The name of the file should be the header name followed by `.fasta`, for example `ABC123.fasta`.


In [4]:
# 1. 
data = [['ABC123', 'ATCGTACGATCGATCGATCGCTAGACGTATCG'],
       ['DEF456', 'actgatcgacgatcgatcgatcacgact'],
       ['HIJ789', 'ACTGAC-ACTGT--ACTGTA----CATGTG']]
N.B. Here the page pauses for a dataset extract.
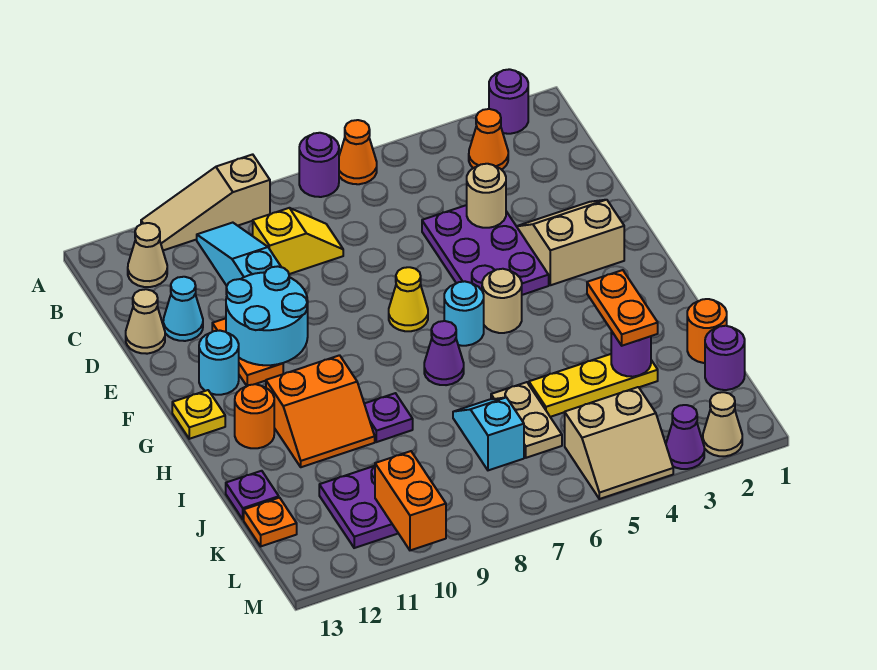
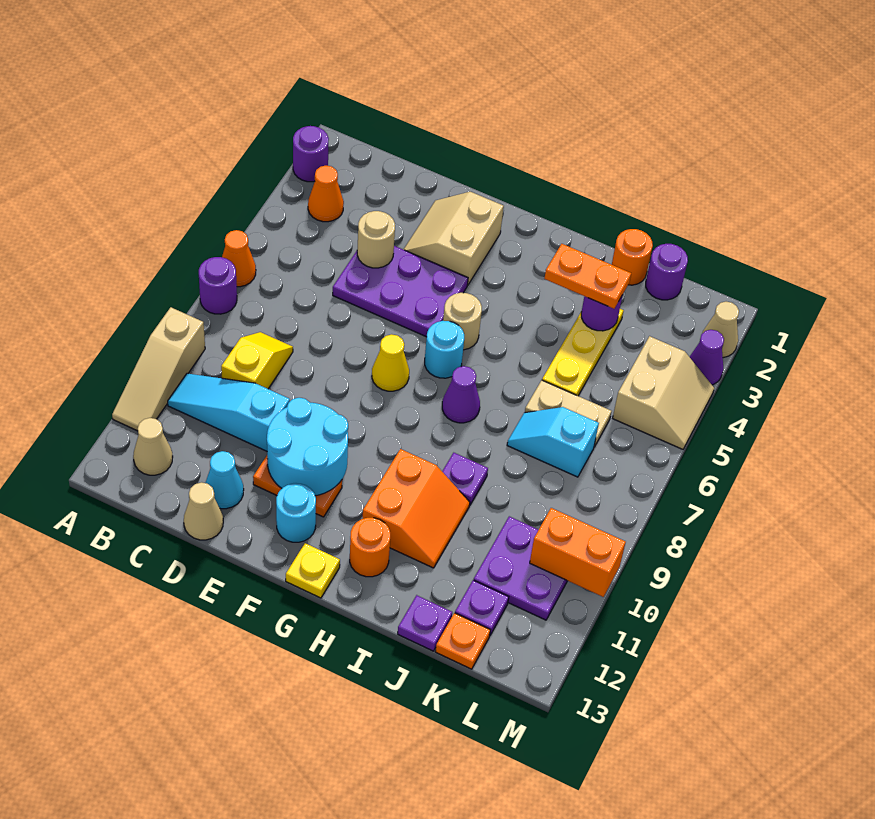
none -> purple 1x1 plate [455,580,509,635]

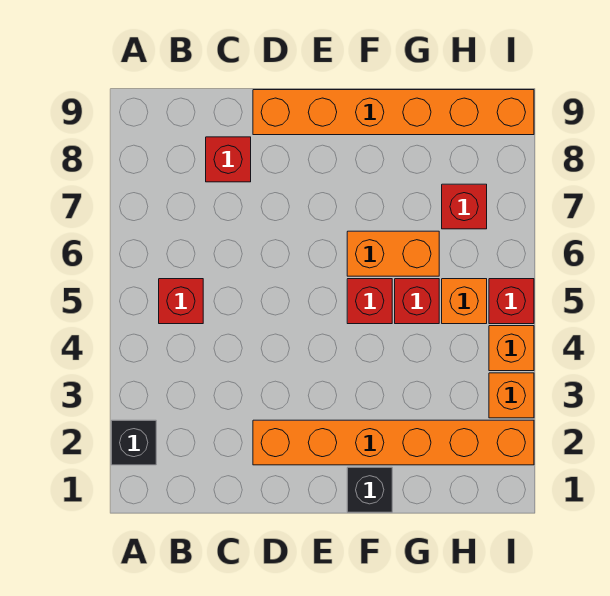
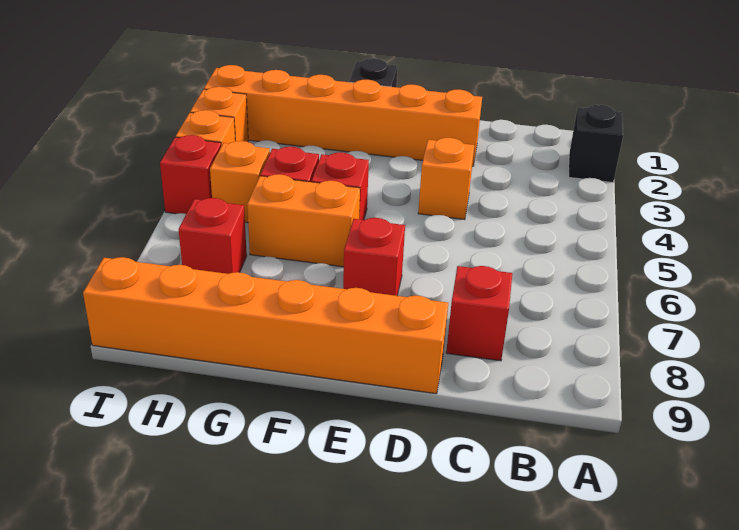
red 1x1 brick [159,279,203,324] -> red 1x1 brick moved to [343,217,405,296]
none -> orange 1x1 brick [418,138,474,220]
output_filename = 'out.fasta'
output_file = open(output_filename, 'w')
for sequence_info in data:
    header = '>' + sequence_info[0] + '\n'
    output_file.write(header)
    sequence = sequence_info[1].upper().replace('-', '') + '\n'
    output_file.write(sequence)
output_file.close()

result = open(output_filename).read()
print(result)

>ABC123
ATCGTACGATCGATCGATCGCTAGACGTATCG
>DEF456
ACTGATCGACGATCGATCGATCACGACT
>HIJ789
ACTGACACTGTACTGTACATGTG



In [6]:
# 1. 
header1 = 'ABC123'
seq1 = 'ATCGTACGATCGATCGATCGCTAGACGTATCG'
header2 = 'DEF456'
seq2 = 'actgatcgacgatcgatcgatcacgact'
header3 = 'HIJ789'
seq3 = 'ACTGAC-ACTGT--ACTGTA----CATGTG'

output_filename = 'out.fasta'
output_file = open(output_filename, 'w')
output_file.write('>' + header1 + '\n')
output_file.write(seq1 + '\n')
output_file.write('>' + header2 + '\n')
output_file.write(seq2.upper() + '\n')
output_file.write('>' + header3 + '\n')
output_file.write(seq3.replace('-', '') + '\n')
output_file.close()

result = open(output_filename).read()
print(result)

>ABC123
ATCGTACGATCGATCGATCGCTAGACGTATCG
>DEF456
ACTGATCGACGATCGATCGATCACGACT
>HIJ789
ACTGACACTGTACTGTACATGTG



In [7]:
# 2. 
data = [['ABC123', 'ATCGTACGATCGATCGATCGCTAGACGTATCG'],
       ['DEF456', 'actgatcgacgatcgatcgatcacgact'],
       ['HIJ789', 'ACTGAC-ACTGT--ACTGTA----CATGTG']]

for seq_info in data:
    output_filename = seq_info[0] + '.fasta'
    output_file = open(output_filename, 'w')
    header = '>' + seq_info[0] + '\n'
    output_file.write(header)
    sequence = seq_info[1].replace('-', '').upper() + '\n'
    output_file.write(sequence)
    output_file.close()


### Discussion

In [4]:
# >ABC123
# ATCGTACGATCGATCGATCGCTAGACGTATCG
# >DEF456
# ACTGATCGACGATCGATCGATCACGACT
# >HIJ789
# ACTGACACTGTACTGTACATGTG
header1 = 'ABC123'
sequence1 = 'ATCGTACGATCGATCGATCGCTAGACGTATCG'
fasta1 = '>' + header1 + '\n' + sequence1 + '\n'
print(fasta1)
print('>', header1, '\n', sequence1, sep='')

>ABC123
ATCGTACGATCGATCGATCGCTAGACGTATCG

>ABC123
ATCGTACGATCGATCGATCGCTAGACGTATCG


In [3]:
help(print)

Help on built-in function print in module builtins:

print(...)
    print(value, ..., sep=' ', end='\n', file=sys.stdout, flush=False)
    
    Prints the values to a stream, or to sys.stdout by default.
    Optional keyword arguments:
    file:  a file-like object (stream); defaults to the current sys.stdout.
    sep:   string inserted between values, default a space.
    end:   string appended after the last value, default a newline.
    flush: whether to forcibly flush the stream.